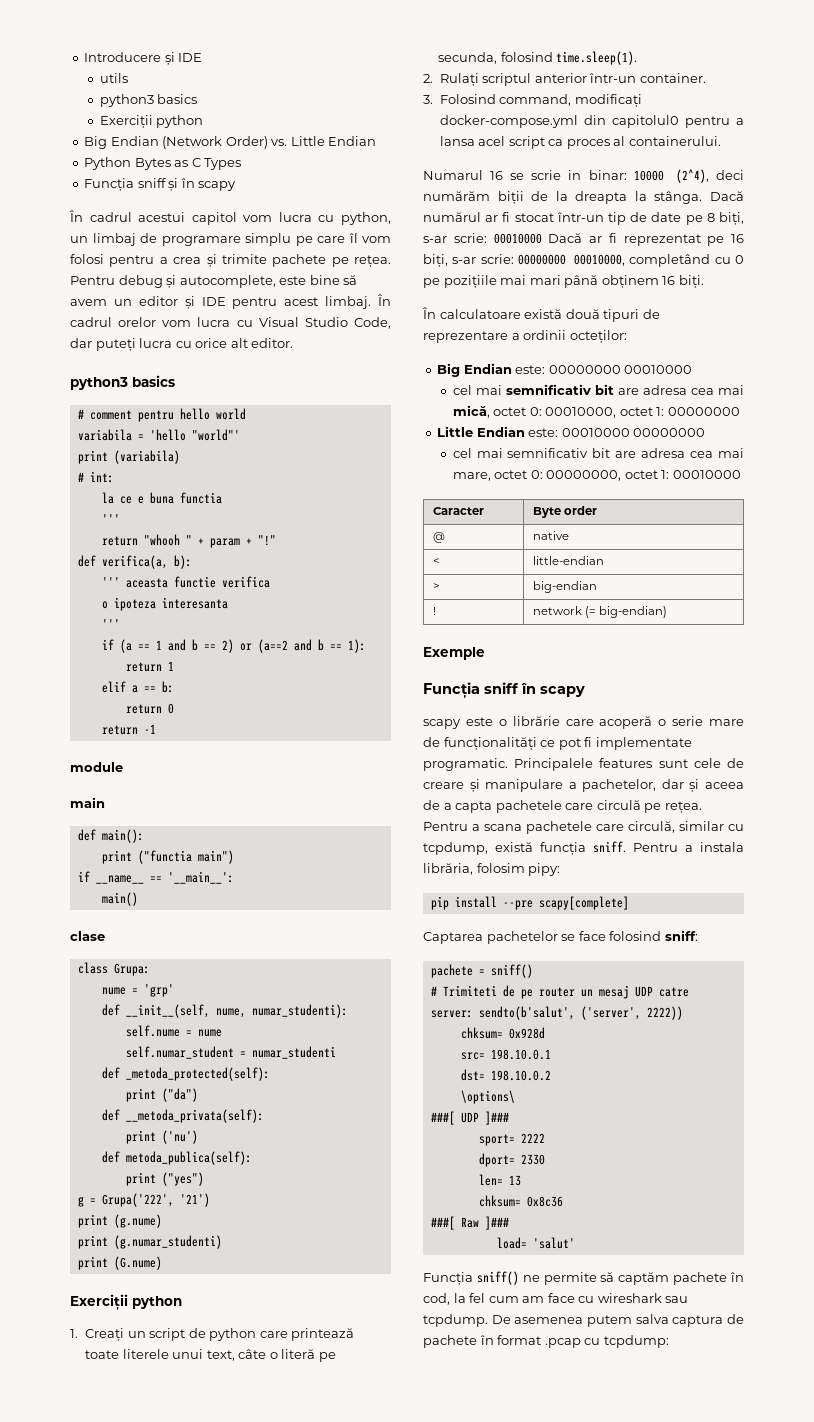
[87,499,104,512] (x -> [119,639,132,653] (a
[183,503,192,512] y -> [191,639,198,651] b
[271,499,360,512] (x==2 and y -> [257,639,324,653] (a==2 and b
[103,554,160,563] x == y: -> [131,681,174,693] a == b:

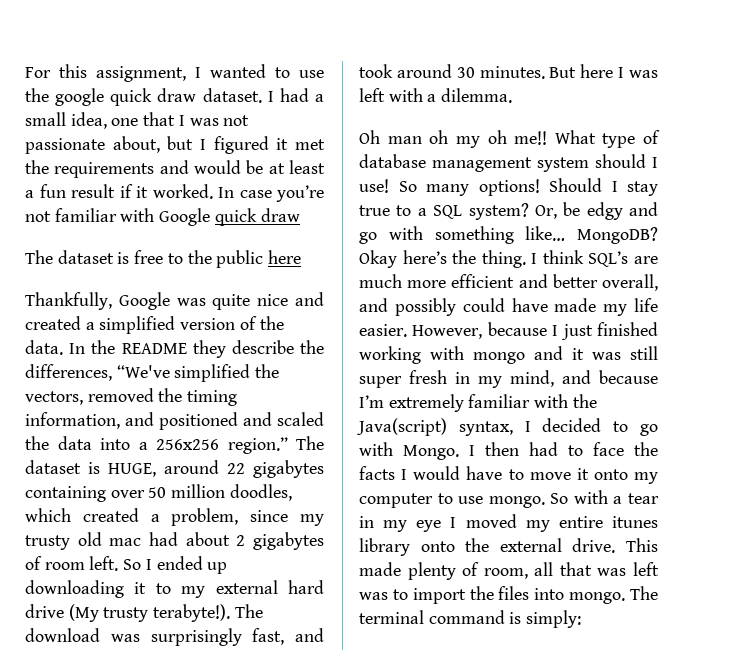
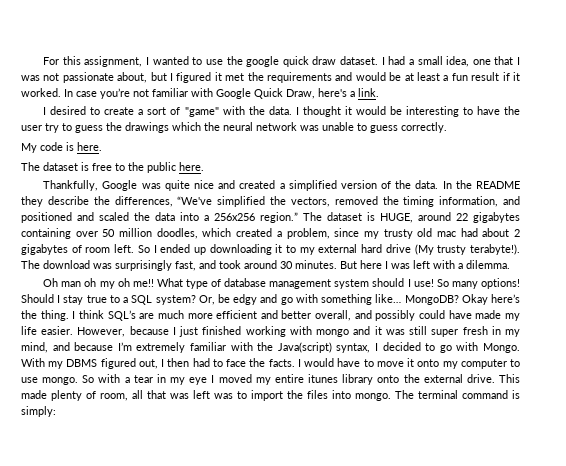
[214,208,300,226] quick draw -> [254,88,379,99] [43,106,521,117] [21,122,447,133] [21,142,102,153] Quick Draw, here's a link. // I desired to create a sort of "game" with the data. I thought it would be interesting to have the user try to guess the drawings which the neural network was unable to guess correctly. // My code is here.
[268,250,302,264] here -> [179,162,204,171] here.
(459, 452) none -> [21,358,158,369] With my DBMS figured out,
[359,466,395,480] facts -> [268,359,295,367] facts.

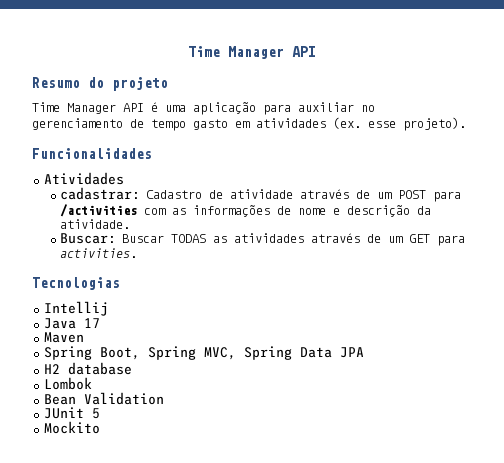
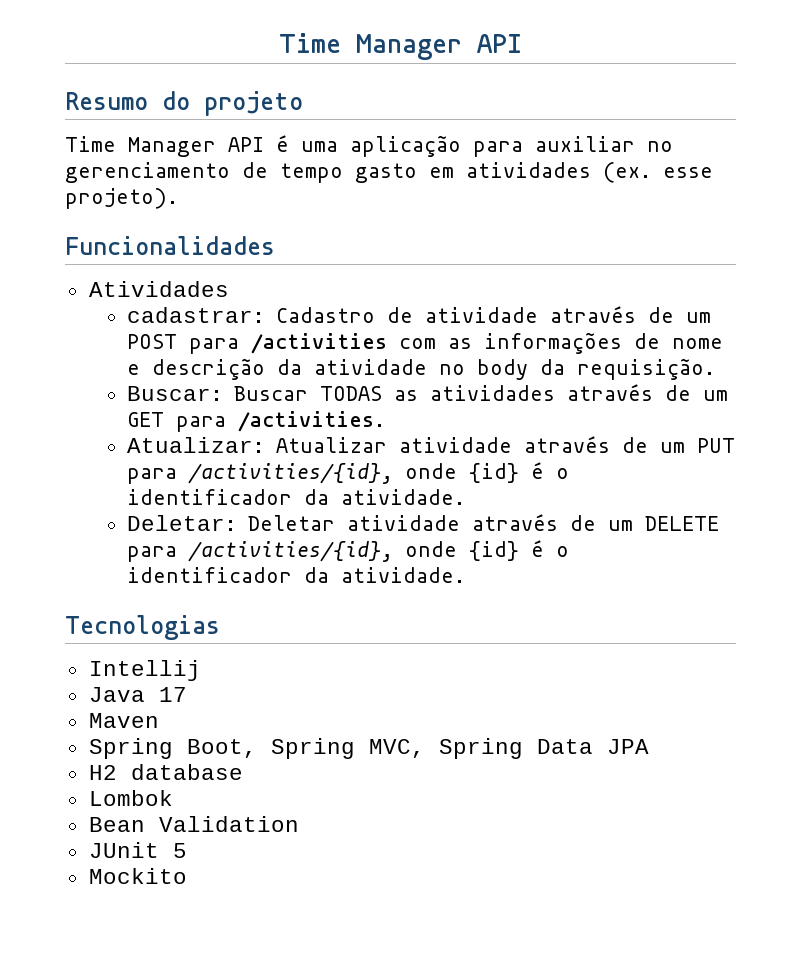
[60,219,131,229] atividade. -> [313,358,715,380] atividade no body da requisição.
[60,248,138,258] activities. -> [237,411,385,432] [126,436,735,453] [126,462,569,484] [126,489,465,505] [126,514,719,531] [126,540,569,562] [126,567,465,583] /activities. // Atualizar: Atualizar atividade através de um PUT para /activities/{id}, onde {id} é o identificador da atividade. // Deletar: Deletar atividade através de um DELETE para /activities/{id}, onde {id} é o identificador da atividade.

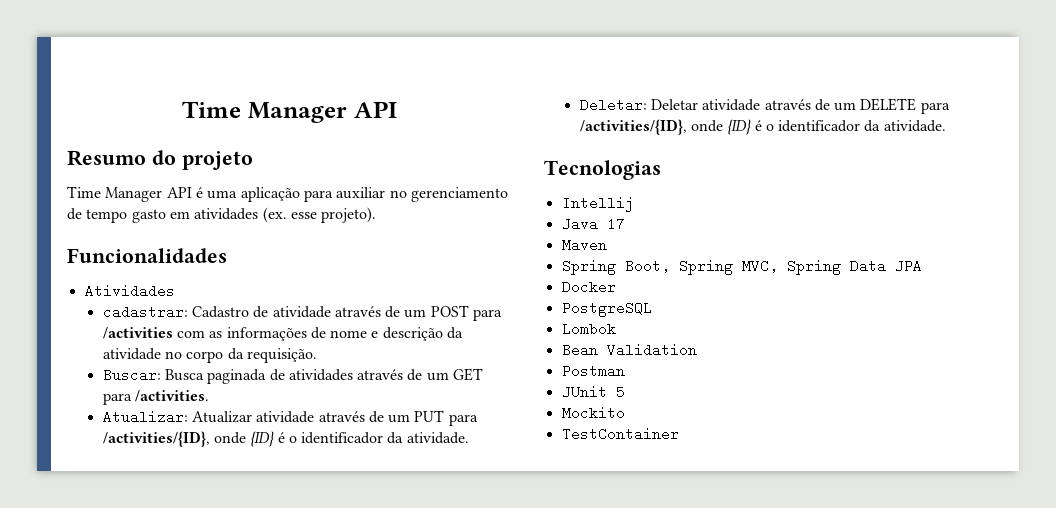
[476,359,528,380] body -> [186,351,224,363] corpo
[233,386,418,401] Buscar TODAS as -> [164,369,285,384] Busca paginada de
[187,463,519,484] /activities/{id}, onde {id} -> [102,431,275,447] /activities/{ID}, onde {ID}
[187,541,519,562] /activities/{id}, onde {id} -> [579,119,752,135] /activities/{ID}, onde {ID}
[88,764,243,780] H2 database -> [561,280,616,294] [561,301,652,317] Docker // PostgreSQL
(299, 824) none -> [561,364,625,378] // Postman
(187, 876) none -> [561,427,679,441] // TestContainer

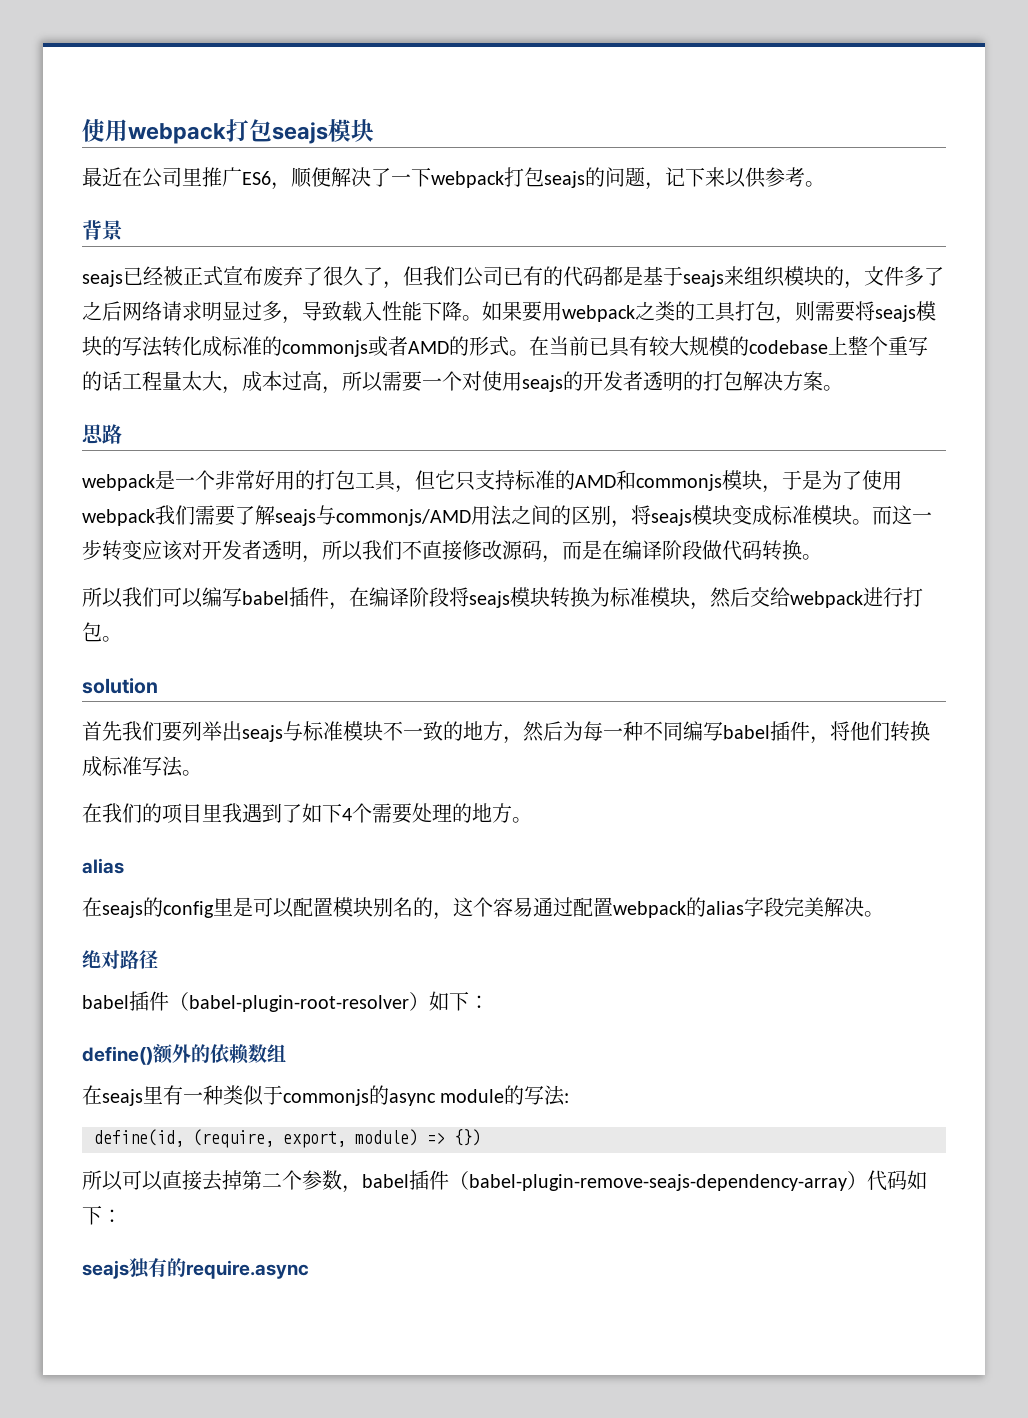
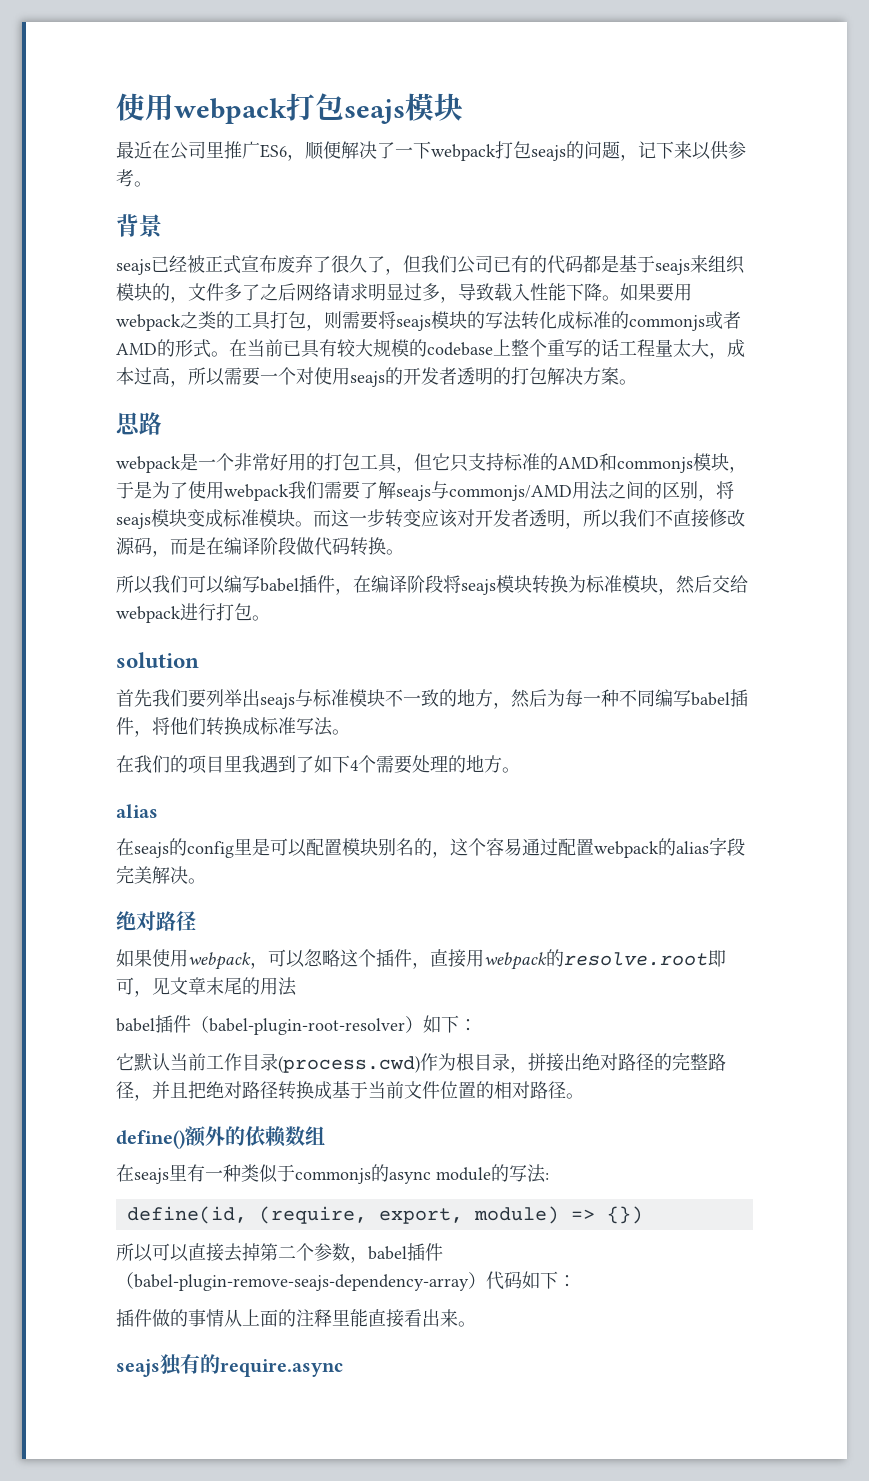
(158, 959) none -> [116,949,726,970] [116,977,297,997] // 如果使用webpack，可以忽略这个插件，直接用webpack的resolve.root即可，见文章末尾的用法
(489, 1002) none -> [116,1052,726,1073] [116,1081,584,1101] // 它默认当前工作目录(process.cwd)作为根目录，拼接出绝对路径的完整路径，并且把绝对路径转换成基于当前文件位置的相对路径。
(122, 1216) none -> [116,1309,476,1328] // 插件做的事情从上面的注释里能直接看出来。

:: INSTRUCTIONS FOR THE TASK ::
The job is to copy each line from the material above that holds the word "body".

:: RESULT ::
[60,219,131,229] atividade. -> [313,358,715,380] atividade no body da requisição.
[476,359,528,380] body -> [186,351,224,363] corpo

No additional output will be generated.